Role of 14 3 3 and Pin1 in the SFN induced loss of HDAC3 Previous work established that phosphorylation of SMRT/N Cor and HDAC4 resulted in disassembly of the corepressor complexes, followed by their nuclear export and binding to 14 3 3. Using phospho specific thorough antibodies, phospho HDAC3 and phospho SMRT were increased in the Inhibitors,Modulators,Libraries nucleus at 6 h and 24 h after SFN treatment, relative to total HDAC3 and total SMRT. No such changes were detected for N Cor or HDAC4 under these conditions. As expected, 14 3 3 levels were higher in the cyto plasm than in the nucleus, but time course studies indi cated a partial shift of 14 3 3 to the nucleus following SFN exposure. Thus, whereas cytoplasmic 14 3 3 expression remained relatively constant in the SFN controls, SFN treatment led to reduc tions in cytoplasmic 14 3 3, most notably at 6 h, and there was a corresponding increase in nuclear 14 3 3.
Two other SMRT partners were decreased in the nucleus, namely protein kinase CK2 and peptidyl prolyl cis/ trans isomerase 1. CK2, which phosphorylates SMRT and has a phospho acceptor site on HDAC3, was reduced markedly in the nucleus 6 24 h post SFN treatment. Pin1, which nega tively regulates SMRT protein Inhibitors,Modulators,Libraries stability, increased gradually in the nucleus in SFN controls, but remained relatively low in SFN treated cells. In the cytoplasm, no marked changes were detected for CK2 Inhibitors,Modulators,Libraries or Pin1 in the presence or absence of SFN. In co immunoprecipitation experiments, pull ing down HDAC3 identified SMRT as a binding partner both in the cytoplasm and nucleus.

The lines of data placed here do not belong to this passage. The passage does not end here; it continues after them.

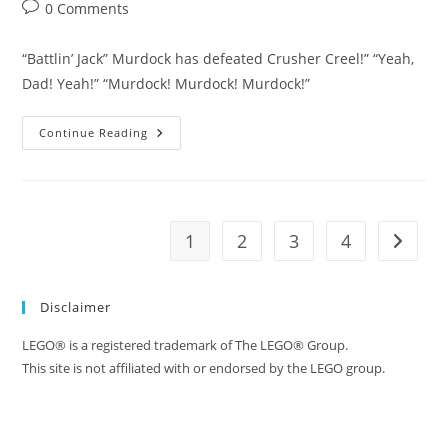
author:
published:
category:
Post
0 Comments
comments:
“Battlin’ Jack” Murdock has defeated Crusher Creel!” “Yeah,
Dad! Yeah!” “Murdock! Murdock! Murdock!”
LEGO
Continue Reading
Daredevil
Season
1
Episode
2
–
Murdock!
1
2
3
4
Go to t
Murdock!
Disclaimer
LEGO® is a registered trademark of The LEGO® Group.
This site is not affiliated with or endorsed by the LEGO group.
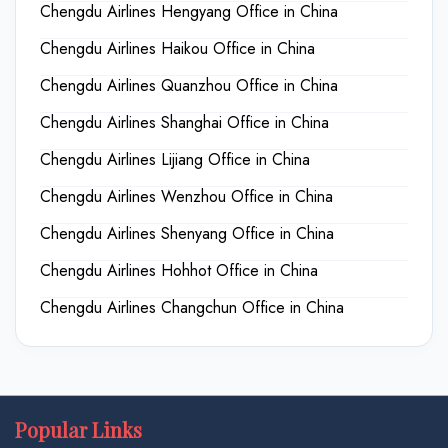
Chengdu Airlines Hengyang Office in China
Chengdu Airlines Haikou Office in China
Chengdu Airlines Quanzhou Office in China
Chengdu Airlines Shanghai Office in China
Chengdu Airlines Lijiang Office in China
Chengdu Airlines Wenzhou Office in China
Chengdu Airlines Shenyang Office in China
Chengdu Airlines Hohhot Office in China
Chengdu Airlines Changchun Office in China
Popular Links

SFN treatment completely blocked HDAC3/SMRT interac tions in the cytoplasm at 6 h, and attenuated these associations in Inhibitors,Modulators,Libraries the cytoplasm and nucleus at 24 h. Although nuclear p SMRT was increased by SFN, less nuclear p SMRT was pulled down with HDAC3 at 6 and 24 h post SFN expo sure. No HDAC3/p SMRT interactions were detected in the cytoplasm. Our inter pretation of these findings was that increased phosphor ylation of HDAC3 and SMRT led to corepressor complex dissociation, with less SMRT and p SMRT interacting with HDAC3 after SFN treatment. Interest ingly, the increased nuclear 14 3 3 at 6 h post SFN exposure was paralleled by enhanced binding of 14 3 3 to HDAC3 in the nucleus, which was further augmented both in the cytoplasm and nucleus at 24 h. In the nucleus, CK2 associations with HDAC3 increased at 6 and 24 h post SFN treat ment, despite the lower total nuclear CK2 levels in SFN treated cells.
This result suggested that SFN shifted the pool of nuclear Inhibitors,Modulators,Libraries CK2 towards HDAC3/SMRT, favoring phos phorylation and complex disassembly. In addition to the enhanced association selleck chem Gemcitabine of 14 3 3 with HDAC3, SFN treatment also increased Pin1 interactions with HDAC3 in the nucleus at 6 h. Pin1 pull downs confirmed SMRT and HDAC3 nuclear interactions 6 and 24 h after SFN exposure, as well as HDAC6 binding, whereas little or no HDAC1 and HDAC2 were bound to Pin1.